*Dataset records*:
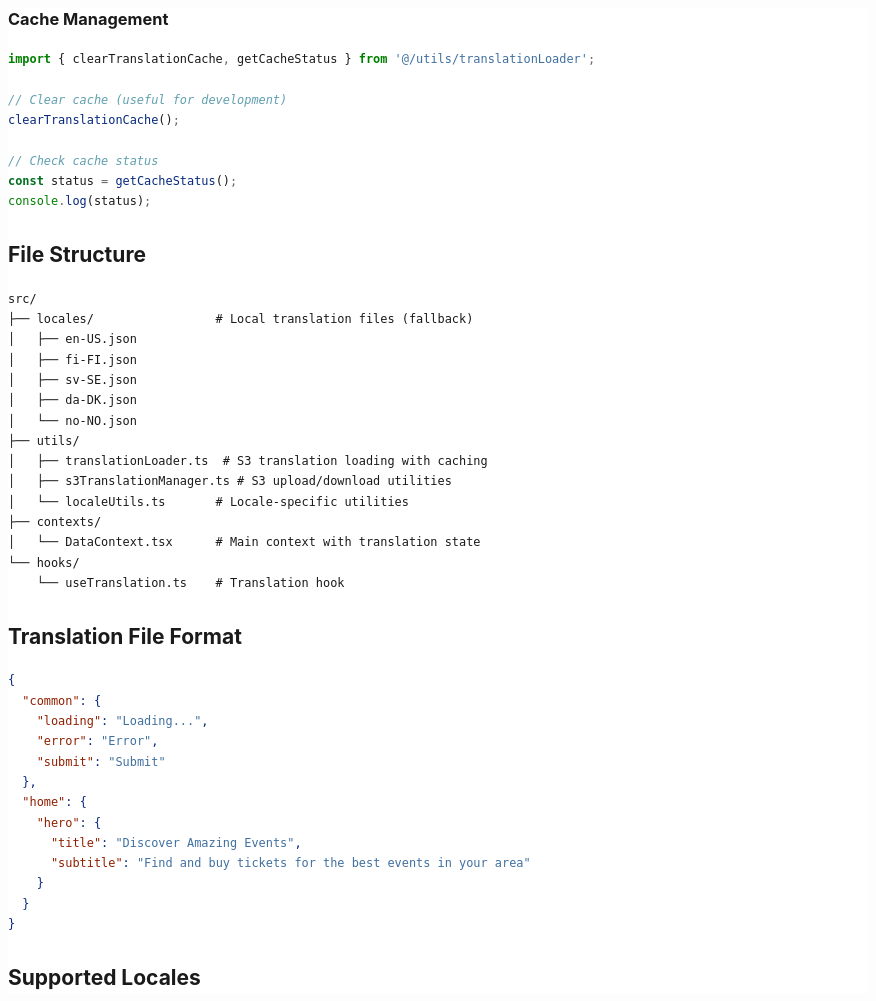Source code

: ### Cache Management

```typescript
import { clearTranslationCache, getCacheStatus } from '@/utils/translationLoader';

// Clear cache (useful for development)
clearTranslationCache();

// Check cache status
const status = getCacheStatus();
console.log(status);
```

## File Structure

```
src/
├── locales/                 # Local translation files (fallback)
│   ├── en-US.json
│   ├── fi-FI.json
│   ├── sv-SE.json
│   ├── da-DK.json
│   └── no-NO.json
├── utils/
│   ├── translationLoader.ts  # S3 translation loading with caching
│   ├── s3TranslationManager.ts # S3 upload/download utilities
│   └── localeUtils.ts       # Locale-specific utilities
├── contexts/
│   └── DataContext.tsx      # Main context with translation state
└── hooks/
    └── useTranslation.ts    # Translation hook
```

## Translation File Format

```json
{
  "common": {
    "loading": "Loading...",
    "error": "Error",
    "submit": "Submit"
  },
  "home": {
    "hero": {
      "title": "Discover Amazing Events",
      "subtitle": "Find and buy tickets for the best events in your area"
    }
  }
}
```

## Supported Locales

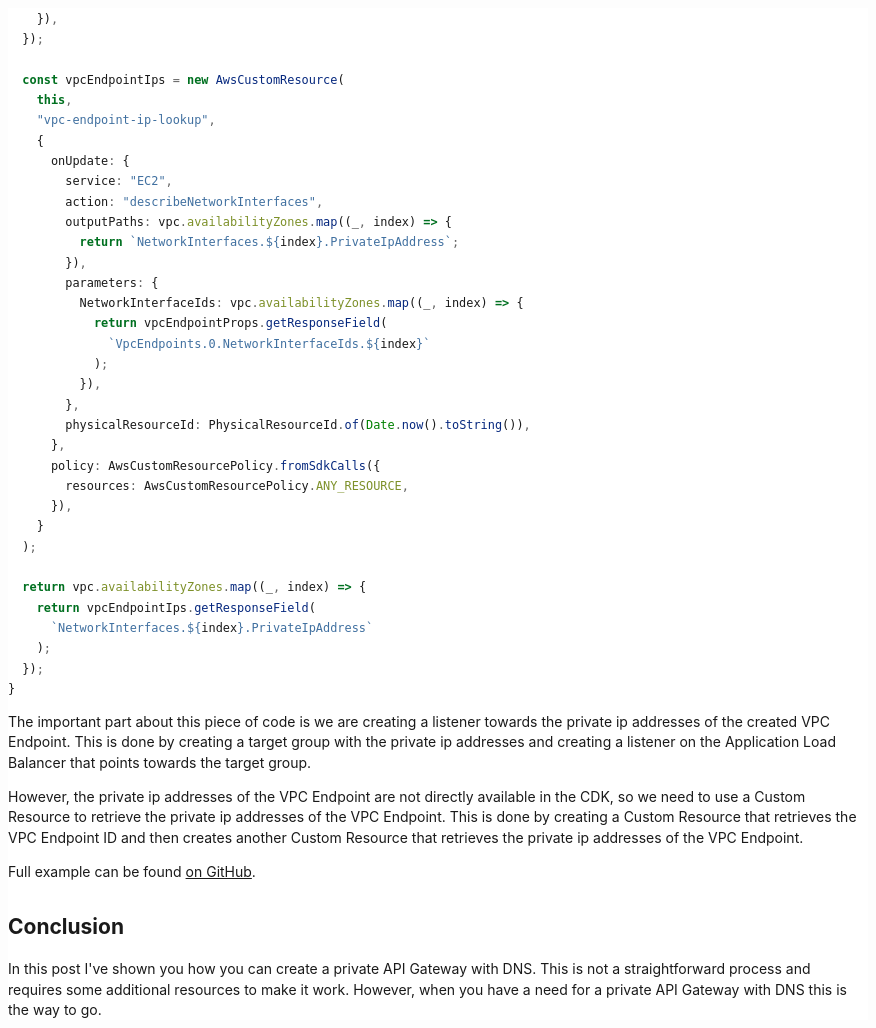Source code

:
 ```typescript
    }),
  });

  const vpcEndpointIps = new AwsCustomResource(
    this,
    "vpc-endpoint-ip-lookup",
    {
      onUpdate: {
        service: "EC2",
        action: "describeNetworkInterfaces",
        outputPaths: vpc.availabilityZones.map((_, index) => {
          return `NetworkInterfaces.${index}.PrivateIpAddress`;
        }),
        parameters: {
          NetworkInterfaceIds: vpc.availabilityZones.map((_, index) => {
            return vpcEndpointProps.getResponseField(
              `VpcEndpoints.0.NetworkInterfaceIds.${index}`
            );
          }),
        },
        physicalResourceId: PhysicalResourceId.of(Date.now().toString()),
      },
      policy: AwsCustomResourcePolicy.fromSdkCalls({
        resources: AwsCustomResourcePolicy.ANY_RESOURCE,
      }),
    }
  );

  return vpc.availabilityZones.map((_, index) => {
    return vpcEndpointIps.getResponseField(
      `NetworkInterfaces.${index}.PrivateIpAddress`
    );
  });
}
```

The important part about this piece of code is we are creating a listener towards the private ip addresses of the created VPC Endpoint. This is done by creating a target group with the private ip addresses and creating a listener on the Application Load Balancer that points towards the target group.

However, the private ip addresses of the VPC Endpoint are not directly available in the CDK, so we need to use a Custom Resource to retrieve the private ip addresses of the VPC Endpoint. This is done by creating a Custom Resource that retrieves the VPC Endpoint ID and then creates another Custom Resource that retrieves the private ip addresses of the VPC Endpoint.

Full example can be found [on GitHub](https://github.com/cino/cdk-examples/blob/main/private-api-gateway-dns/lib/private-api-gateway-dns-stack.ts).

## Conclusion

In this post I've shown you how you can create a private API Gateway with DNS. This is not a straightforward process and requires some additional resources to make it work. However, when you have a need for a private API Gateway with DNS this is the way to go.

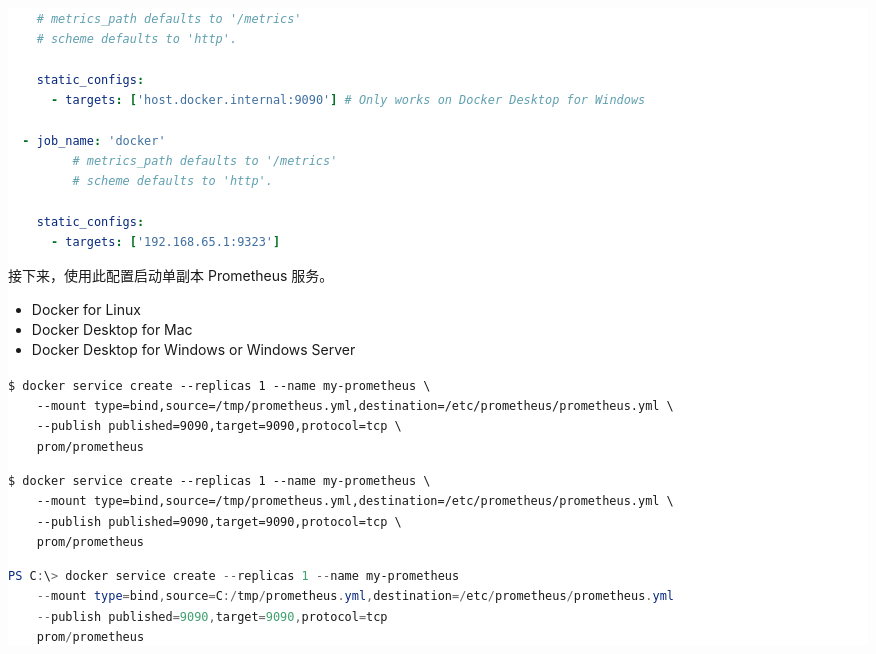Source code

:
 ```yml
    # metrics_path defaults to '/metrics'
    # scheme defaults to 'http'.

    static_configs:
      - targets: ['host.docker.internal:9090'] # Only works on Docker Desktop for Windows

  - job_name: 'docker'
         # metrics_path defaults to '/metrics'
         # scheme defaults to 'http'.

    static_configs:
      - targets: ['192.168.65.1:9323']
```

</div>
</div>


接下来，使用此配置启动单副本 Prometheus 服务。

<ul class="nav nav-tabs">
<li class="active"><a data-toggle="tab" data-target="#linux-run" data-group="linux">Docker for Linux</a></li>
<li><a data-toggle="tab" data-target="#mac-run" data-group="mac">Docker Desktop for Mac</a></li>
<li><a data-toggle="tab" data-target="#win-run" data-group="win">Docker Desktop for Windows or Windows Server</a></li>
</ul>

<div class="tab-content">

<div id="linux-run" class="tab-pane fade in active" markdown="1">

```console
$ docker service create --replicas 1 --name my-prometheus \
    --mount type=bind,source=/tmp/prometheus.yml,destination=/etc/prometheus/prometheus.yml \
    --publish published=9090,target=9090,protocol=tcp \
    prom/prometheus
```

</div>
<div id="mac-run" class="tab-pane fade" markdown="1">

```console
$ docker service create --replicas 1 --name my-prometheus \
    --mount type=bind,source=/tmp/prometheus.yml,destination=/etc/prometheus/prometheus.yml \
    --publish published=9090,target=9090,protocol=tcp \
    prom/prometheus
```

</div>
<div id="win-run" class="tab-pane fade" markdown="1">

```powershell
PS C:\> docker service create --replicas 1 --name my-prometheus
    --mount type=bind,source=C:/tmp/prometheus.yml,destination=/etc/prometheus/prometheus.yml
    --publish published=9090,target=9090,protocol=tcp
    prom/prometheus
```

*Work to be completed*: Counting the lines of the material that hold the string "getResponseField", state the total and nothing besides.

*Answer for the task*: 2